§ **AIM OF THE EXERCISE**
Once you have found the line with "pyautogui.click(471, 39)" in the records below, retype it and every line after it to the end exactly, with no pictures and nothing more.

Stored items
'''
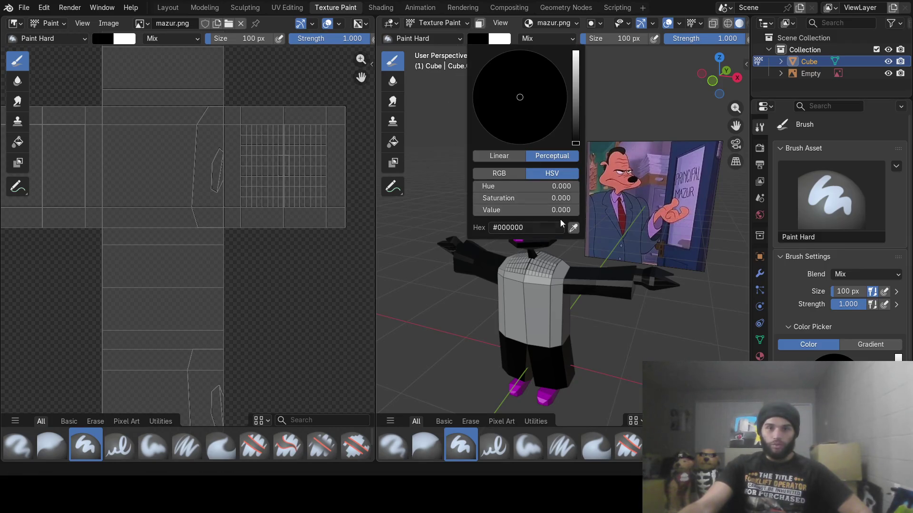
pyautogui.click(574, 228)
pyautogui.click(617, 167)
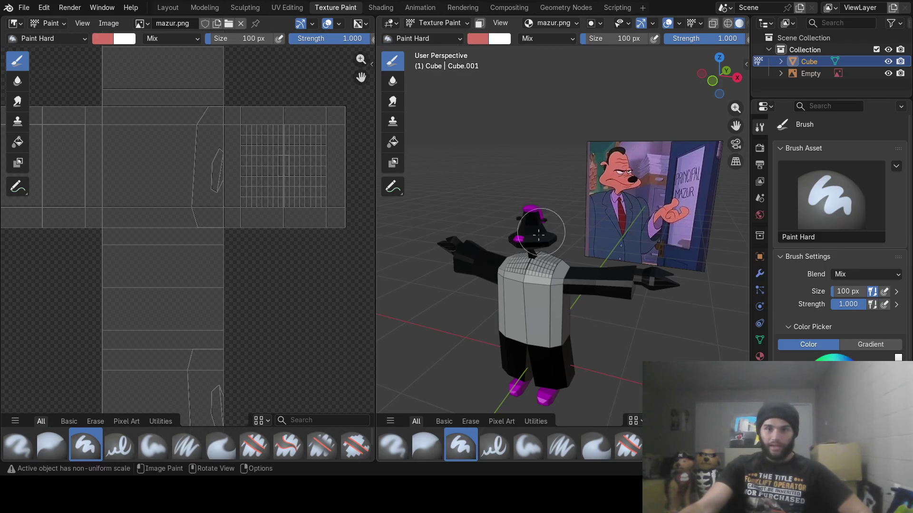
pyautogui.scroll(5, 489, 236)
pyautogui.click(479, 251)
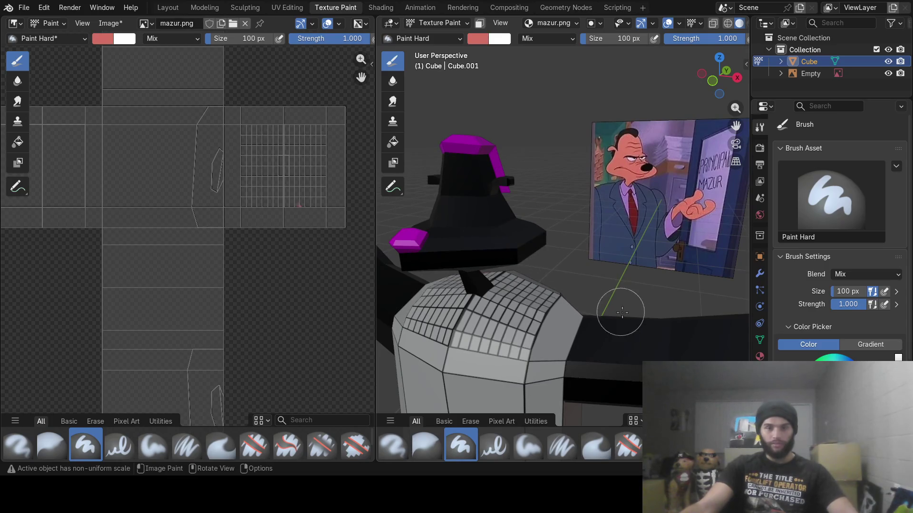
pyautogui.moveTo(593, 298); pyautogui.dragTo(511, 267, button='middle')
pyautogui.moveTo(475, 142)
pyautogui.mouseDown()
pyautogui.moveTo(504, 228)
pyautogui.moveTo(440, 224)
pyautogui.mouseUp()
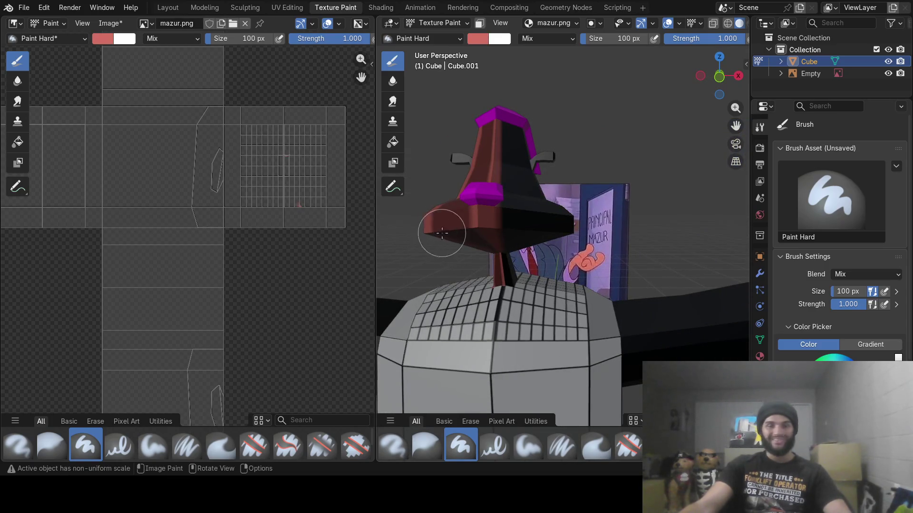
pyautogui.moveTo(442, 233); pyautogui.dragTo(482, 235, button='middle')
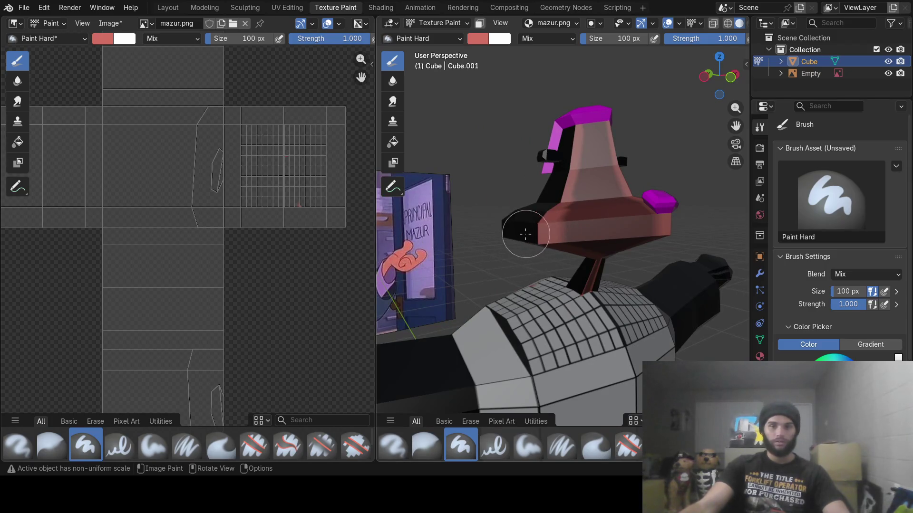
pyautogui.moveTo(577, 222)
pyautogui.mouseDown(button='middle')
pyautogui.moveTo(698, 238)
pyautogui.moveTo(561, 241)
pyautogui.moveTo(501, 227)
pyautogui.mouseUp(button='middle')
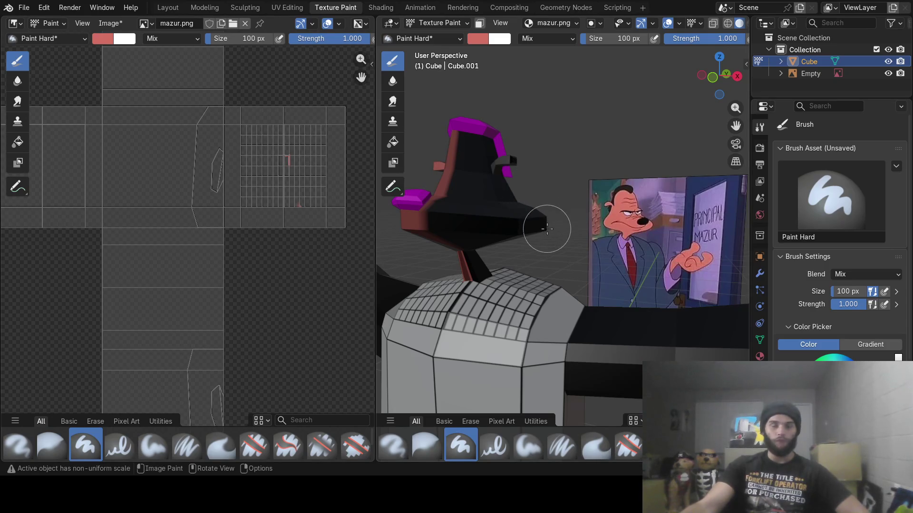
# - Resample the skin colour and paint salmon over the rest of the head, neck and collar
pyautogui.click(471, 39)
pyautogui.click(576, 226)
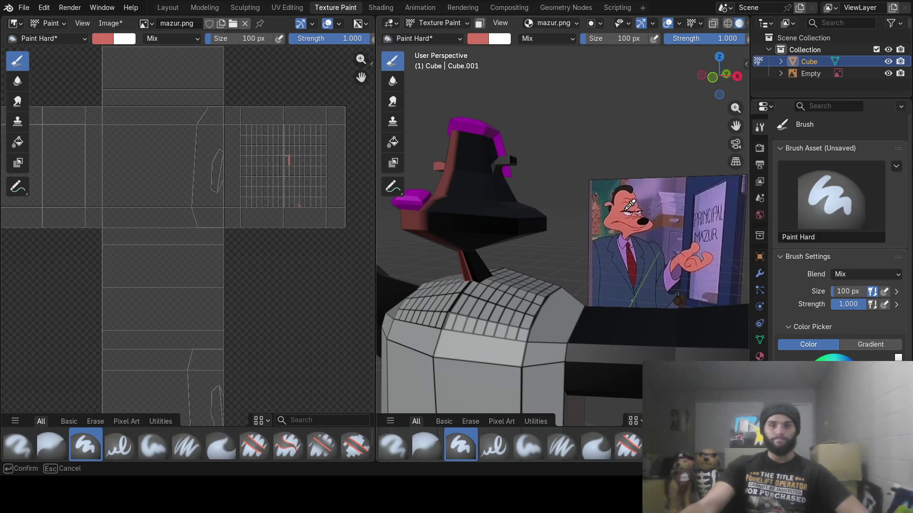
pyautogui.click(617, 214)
'''
§ **RESPONSE TO THE TASK**
pyautogui.click(471, 39)
pyautogui.click(576, 226)
pyautogui.click(617, 214)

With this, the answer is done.